Talk information
Date: Sunday, May 10, 2026
Time: 10:10–11:00
Place: Schreiber 309
Speaker: David Garber (Holon Institute of Technology)
Title: On saturated (maximal-for-inclusion) triangulation-free convex geometric graphs
Abstract:
A convex geometric graph is a graph whose vertices are the corners of a convex polygon $P$ in the plane, and whose edges are boundary edges and diagonals of the polygon. Such a graph is called triangulation-free if its non-boundary edges do not contain the set of diagonals of some triangulation of P. Aichholzer et al. (2010) showed that the maximum number of edges in a triangulation-free convex geometric graph on $n$ vertices is ${n \choose 2}-(n-2)$. Keller and Stein (2020). and independently Ali et al. (2022), characterized the triangulation-free graphs with this maximum number of edges.

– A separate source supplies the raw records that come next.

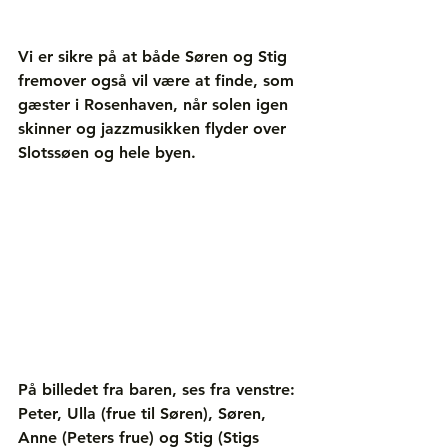
Vi er sikre på at både Søren og Stig 
fremover også vil være at finde, som 
gæster i Rosenhaven, når solen igen 
skinner og jazzmusikken flyder over 
Slotssøen og hele byen.
På billedet fra baren, ses fra venstre: 
Peter, Ulla (frue til Søren), Søren, 
Anne (Peters frue) og Stig (Stigs 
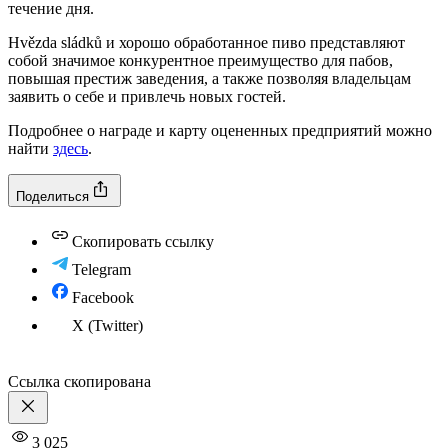
течение дня.
Hvězda sládků и хорошо обработанное пиво представляют
собой значимое конкурентное преимущество для пабов,
повышая престиж заведения, а также позволяя владельцам
заявить о себе и привлечь новых гостей.
Подробнее о награде и карту оцененных предприятий можно
найти
здесь
.
Поделиться
Скопировать ссылку
Telegram
Facebook
X (Twitter)
Ссылка скопирована
3 025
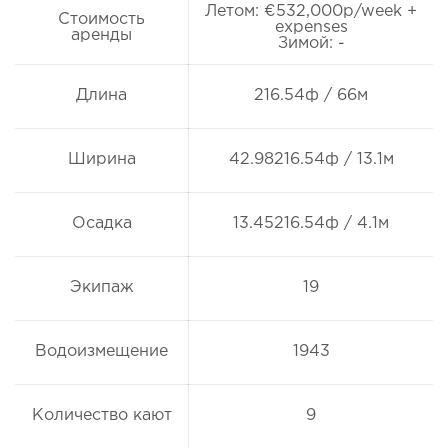
Летом: €532,000p/week +
Стоимость
expenses
аренды
Зимой: -
Длина
216.54ф / 66м
Ширина
42.98216.54ф / 13.1м
Осадка
13.45216.54ф / 4.1м
Экипаж
19
Водоизмещение
1943
Количество кают
9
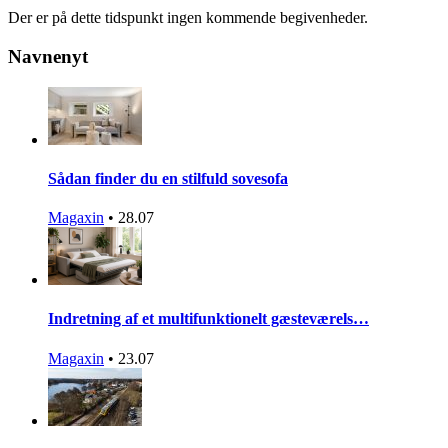
Der er på dette tidspunkt ingen kommende begivenheder.
Navnenyt
Sådan finder du en stilfuld sovesofa
Magaxin
•
28.07
Indretning af et multifunktionelt gæsteværels…
Magaxin
•
23.07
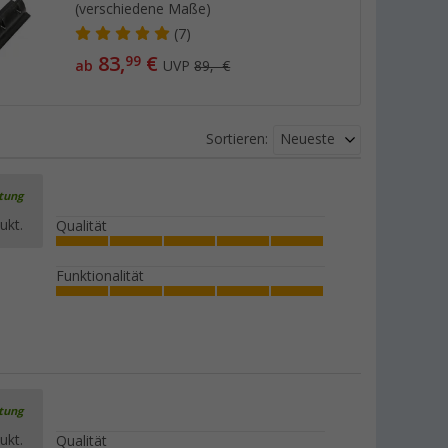
(verschiedene Maße)
(7)
83,
€
99
ab
UVP
89,- €
Neueste
Sortieren:
rtung
ukt.
Qualität
Funktionalität
rtung
ukt.
Qualität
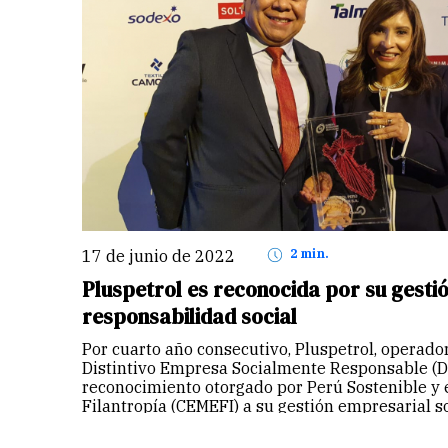
17 de junio de 2022
2 min.
Pluspetrol es reconocida por su gesti
responsabilidad social
Por cuarto año consecutivo, Pluspetrol, operador
Distintivo Empresa Socialmente Responsable (D
reconocimiento otorgado por Perú Sostenible y 
Filantropía (CEMEFI) a su gestión empresarial so
de criterios ASG (Ambientales,…
Continuar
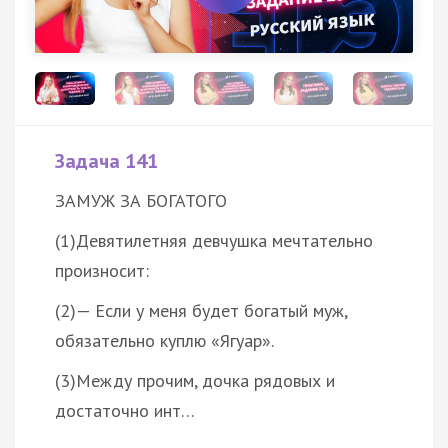
Задача 141
ЗАМУЖ ЗА БОГАТОГО
(1)Девятилетняя девчушка мечтательно
произносит:
(2)— Если у меня будет богатый муж,
обязательно куплю «Ягуар».
(3)Между прочим, дочка рядовых и
достаточно инт…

We initiate the study of the saturation version of the problem, namely, characterizing the triangulation-free convex geometric graphs, which are not of the maximum possible size, but yet the addition of any edge to them results in containing a triangulation; i.e., they are maximal with respect to inclusion.
We show that, surprisingly, there exist saturated (maximal-for-inclusion) graphs with only $g(n)=O(n \log n)$ edges. Furthermore, we prove that, for any $n>n_0$ and any $g(n) \leq t \leq {n \choose 2}-(n-2)$, there exists a saturated graph with n vertices and t edges. In addition, we obtain a complete characterization of all saturated graphs whose number of edges is ${n \choose 2}-(n-1)$, which is 1 less than the maximum.
In settings that the extremal size is close to ${n \choose 2}$, it is more convenient to pass to the complement graph and to consider blockers, which are sets of edges which intersect each triangulation. Clearly, the minimal size of a blocker for triangulation is $n-2$. A blocker is called saturated (or minimal-for-inclusion) if the deletion of any of its edges will transform it into a non-blocker, and it is easy to see that a blocker is saturated if and only if its complement is a saturated triangulation-free graph.
In the talk, we use the simpler language of blockers, and we present our two main results, and a sketch of their proofs:
- The possible sizes of minimal-for-inclusion blockers.
- The complete characterization of minimal-for-inclusion blockers of size $n-1$.
Joint work with Chaya Keller (Ariel), Olga Nissenbaum (Ariel) and Shimon Aviram (HIT).